I'd venture that the new crop of MultiStrada rivals aren't intended to go anywhere like as far as earlier ADV bikes - but no-one has come up with a suitably macho, butch name for the class of bikes you suggest was invented by Ducati, so they're all lumped in together: are you seriously suggesting that the Ducati or New Capo is a rival for a GS Adventure or Triumph Explorer? Of course not - because they aren't.
I've ridden most of the bikes in the field over the years - and the Multistrada is, to a purist, neither fish nor fowl - which is perhaps why it's their "best selling model" (you sure? - better than the Monster in its many guises? I'd be surprised - here in Australia, they're a rare thing).
We've thinned our Ducati collection from three to one but for us, a Ducati is first and foremost a characterful sporting motorcycle: it is not a tourer, it is not a commuter and it certainly isn't a dirt-bike - no matter what label gets hung on it by marketers, dealers, journos or owners. What CAN collect more of those tags, is the average Guzzi: yes you can tour them, commute them, load them with luggage and head off round the planet, dirt roads or tar - and, within reason, you can scratch in the canyons with them too - it's a far wider repertoire than most other bikes can offer.
BNevertheless, I hope Aprilia sells a squillion of the new bikes and stays in business to The End of Days; I just think they could have come up with a new name for what is essentially a Dorsodoro Tourer - it has no connection with the existing, real Caponord, beyond a similar number of wheels and cylinders.
I might regret it, but I'd trade my Stelvio for it.
The Mana has been dropped, if that's what you mean by 'an automatic for tha handicapped'??
And while the RSV4 and Tuono may indeed be class-leading in many respects, they are simply not selling to road users.
Wasn't it sometime last year that the only production line open at Noale was for the Dorso 750?
Has it been released yet? Every time i view an Aprilia forum there seems to be less and less dealers around. My local one is crap. Another went bust last year.
I was a BMW owner for years until I rode an aprilia Futura. The Futura is a wonderful bike...once all the well publicized niggles have been tended to. Don't tell my Futura, but I have been looking around at possible replacements. I don't want a more than 600 lb "adventure" bike. I want a ST bike that weighs at most 550 wet, gets 45 mpg, is immune to ethanol, has reliable electrics, and is affordable. I haven't found anything yet! The new Capo will deserve a look, but my closest aprilia dealer is 2.5 hours away. No to GS, no to Stelvio, no to MTS, maybe to Tiger 800 roadie, maybe to Tiger Explorer...
What to do, what to do...
Triumph Sprint GT?
That's my main problem with this bike, it screams parts bin special, and it does so taking parts from Aprilia's entry level bikes!
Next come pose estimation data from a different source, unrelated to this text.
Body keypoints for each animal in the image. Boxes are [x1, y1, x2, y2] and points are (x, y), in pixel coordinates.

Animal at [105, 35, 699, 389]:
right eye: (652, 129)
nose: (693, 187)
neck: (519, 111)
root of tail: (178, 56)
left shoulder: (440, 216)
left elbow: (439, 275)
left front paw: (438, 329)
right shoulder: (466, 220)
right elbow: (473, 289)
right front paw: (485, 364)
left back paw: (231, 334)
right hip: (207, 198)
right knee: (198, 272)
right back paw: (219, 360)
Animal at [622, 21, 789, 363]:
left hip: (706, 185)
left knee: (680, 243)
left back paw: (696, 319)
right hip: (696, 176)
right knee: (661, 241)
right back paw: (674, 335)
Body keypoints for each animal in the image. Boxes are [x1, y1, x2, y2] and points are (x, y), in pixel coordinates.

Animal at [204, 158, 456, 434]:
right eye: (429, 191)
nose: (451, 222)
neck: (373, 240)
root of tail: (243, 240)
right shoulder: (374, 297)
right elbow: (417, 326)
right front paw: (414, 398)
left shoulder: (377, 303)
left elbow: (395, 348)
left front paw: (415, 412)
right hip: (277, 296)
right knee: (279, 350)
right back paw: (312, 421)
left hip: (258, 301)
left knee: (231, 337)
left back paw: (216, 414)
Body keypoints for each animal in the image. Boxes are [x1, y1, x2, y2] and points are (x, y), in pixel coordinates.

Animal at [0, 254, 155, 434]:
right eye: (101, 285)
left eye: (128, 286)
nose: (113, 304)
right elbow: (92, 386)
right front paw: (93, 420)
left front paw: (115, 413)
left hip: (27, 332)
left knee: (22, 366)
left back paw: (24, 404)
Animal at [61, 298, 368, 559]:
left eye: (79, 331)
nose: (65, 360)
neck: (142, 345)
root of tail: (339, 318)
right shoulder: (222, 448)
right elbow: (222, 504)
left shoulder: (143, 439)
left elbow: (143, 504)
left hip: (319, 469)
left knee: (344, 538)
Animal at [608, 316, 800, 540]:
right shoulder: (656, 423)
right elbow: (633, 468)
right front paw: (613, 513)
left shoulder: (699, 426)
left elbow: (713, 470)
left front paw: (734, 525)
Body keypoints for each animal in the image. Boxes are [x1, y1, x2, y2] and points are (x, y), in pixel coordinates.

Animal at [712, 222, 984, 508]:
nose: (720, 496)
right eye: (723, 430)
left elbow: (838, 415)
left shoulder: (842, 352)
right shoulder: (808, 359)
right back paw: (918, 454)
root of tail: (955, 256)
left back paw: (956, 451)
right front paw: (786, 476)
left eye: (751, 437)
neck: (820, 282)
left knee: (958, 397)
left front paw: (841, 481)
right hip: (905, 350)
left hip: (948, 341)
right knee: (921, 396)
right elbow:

The MTS is a bespoke bike, same goes for the Stelvio, Tiger 1150, Versys 1000, and most of the ADV Tourers. Most of them share their engines with other bikes from the same manufacturer, but Aprilia took it too far with the Caponord sharing everything but the bodywork. Even then, the bikes it will compete to are not based on entry level bikes either!
That's why I said I would expect it to be based off the RSV4, like the original Caponord was. Detune the engine, change cams, ECU tunning, etc. It could be made into a sedate engine with good fuel economy. Give it a new frame, not the same frame on the Shiver 750. RSV4 "like" headlights? Looks tacky and out of place, like BMW headlights on a Honda Civic.